The farcical nature of communist era institutions, and their inability to maintain a realistic grasp on reality, despite pretensions of powers, is wonderfully portrayed in Forman's allegorical satire. Essentially a committee of old mildly corrupt men attempt to organize a celebration for the enjoyment of all. Less dark and introspective than Foreman's other Czech masterpiece Loves of a Blonde, but likely funnier.
Honesty is a stolen headcheese bouncing across a barren prize table. Lust is a last-minute unsolicited bathing suit in a local beauty contest. Sex is a defeated pearl necklace that topples an elephant. And being old means drinking, laughing, stealing, fighting and dancing (with an over-protective mother so your buddies can ogle boobs). This film is joy itself.
This picture takes advantage of essential human frailties and through them it criticizes an entire political regime. That's just an easy way to do it, and therefore it soon tastes false. This ambiguous nature (is this a picture about humans or about politics???) condemns it to irrelevance.
The scene in which the retiring Fire Chief begins to walk towards the stage, off cue, orchestra in full swing, as opposed to the young girls chosen to partake in the "beauty contest," is one of the funniest moments I've ever come across in a film. Subtle, funny, optimistically pessimistic. What a great film!
I bought this film, and thought it was decent but not a keeper, I've been regretting it ever since. I love when humour is used so naively, in a way that doesn't betray the dignity of the people portrayed, in this aspect it brought such a joy to the people involved. At the same time the lighter moments brought such a sadness to the more melancholic moments. A great, and simple piece of cinematic bliss.
I think this is the most funny and at the same time the most sad movie Forman ever made. So far I have never seen a better lecture on socialism. Considered that this satire actually was made in the year 1967 in former Czechoslovakia I can only bow in awe about the braveness of the director and the whole cast. Highly recommended!
Charming!
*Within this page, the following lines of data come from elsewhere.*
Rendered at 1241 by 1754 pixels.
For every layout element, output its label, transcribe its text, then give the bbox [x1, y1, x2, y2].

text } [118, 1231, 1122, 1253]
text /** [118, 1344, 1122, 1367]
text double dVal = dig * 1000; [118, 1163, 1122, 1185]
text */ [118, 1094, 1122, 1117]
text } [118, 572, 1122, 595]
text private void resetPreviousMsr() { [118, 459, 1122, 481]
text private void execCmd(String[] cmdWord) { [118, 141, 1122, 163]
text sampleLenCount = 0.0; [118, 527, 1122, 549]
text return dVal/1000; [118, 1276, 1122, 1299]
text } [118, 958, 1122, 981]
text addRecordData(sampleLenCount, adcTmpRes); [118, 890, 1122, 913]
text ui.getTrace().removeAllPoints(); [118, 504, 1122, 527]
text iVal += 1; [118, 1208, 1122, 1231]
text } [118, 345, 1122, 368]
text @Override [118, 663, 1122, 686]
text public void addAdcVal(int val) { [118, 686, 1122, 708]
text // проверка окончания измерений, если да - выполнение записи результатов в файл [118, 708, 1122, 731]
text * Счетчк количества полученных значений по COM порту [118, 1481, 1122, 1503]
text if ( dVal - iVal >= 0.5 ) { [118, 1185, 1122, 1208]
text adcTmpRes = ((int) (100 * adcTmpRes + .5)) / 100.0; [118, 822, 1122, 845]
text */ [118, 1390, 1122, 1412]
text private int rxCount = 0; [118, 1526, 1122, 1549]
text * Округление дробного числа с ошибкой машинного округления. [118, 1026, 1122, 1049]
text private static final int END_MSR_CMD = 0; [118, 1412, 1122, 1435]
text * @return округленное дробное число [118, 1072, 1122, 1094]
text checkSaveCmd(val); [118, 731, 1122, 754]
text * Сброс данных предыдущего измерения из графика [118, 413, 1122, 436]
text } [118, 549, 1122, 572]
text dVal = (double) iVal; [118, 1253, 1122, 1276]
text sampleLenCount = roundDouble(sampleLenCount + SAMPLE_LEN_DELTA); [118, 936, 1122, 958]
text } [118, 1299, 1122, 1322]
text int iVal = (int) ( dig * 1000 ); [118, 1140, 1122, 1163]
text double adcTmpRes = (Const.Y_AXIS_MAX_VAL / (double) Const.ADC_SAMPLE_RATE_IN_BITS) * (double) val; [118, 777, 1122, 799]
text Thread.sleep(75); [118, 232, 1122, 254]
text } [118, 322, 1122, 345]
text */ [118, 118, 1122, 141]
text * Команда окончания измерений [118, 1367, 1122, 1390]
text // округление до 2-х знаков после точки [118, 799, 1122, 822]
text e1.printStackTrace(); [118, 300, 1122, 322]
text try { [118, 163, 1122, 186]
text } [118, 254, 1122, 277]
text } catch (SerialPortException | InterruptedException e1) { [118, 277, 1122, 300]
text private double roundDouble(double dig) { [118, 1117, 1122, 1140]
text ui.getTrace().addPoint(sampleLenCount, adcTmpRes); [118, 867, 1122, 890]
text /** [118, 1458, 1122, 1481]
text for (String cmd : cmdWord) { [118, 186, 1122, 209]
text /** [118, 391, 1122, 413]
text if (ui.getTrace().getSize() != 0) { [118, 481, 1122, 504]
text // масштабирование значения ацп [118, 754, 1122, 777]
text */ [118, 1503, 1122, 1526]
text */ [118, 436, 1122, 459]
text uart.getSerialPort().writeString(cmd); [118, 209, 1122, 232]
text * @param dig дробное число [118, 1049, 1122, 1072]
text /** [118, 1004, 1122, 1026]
Pretty variable, but with some truly enjoyable scenes. I like the subtle political satire/criticism from these czech films from the sixties. Though, I've only seen the amazing Daisies in addition to this one, but they are pretty similar in these political undertones.
The Firemen’s Ball is a harsh and effective satire on the political state of Czechoslovakia duing the 1960s. Hilarious at most moments and in possession of an arsenal of symbols, this is simply a fantastic allegory, the kind I wish I were able to write. The script should be archived and taught along Animal Farm.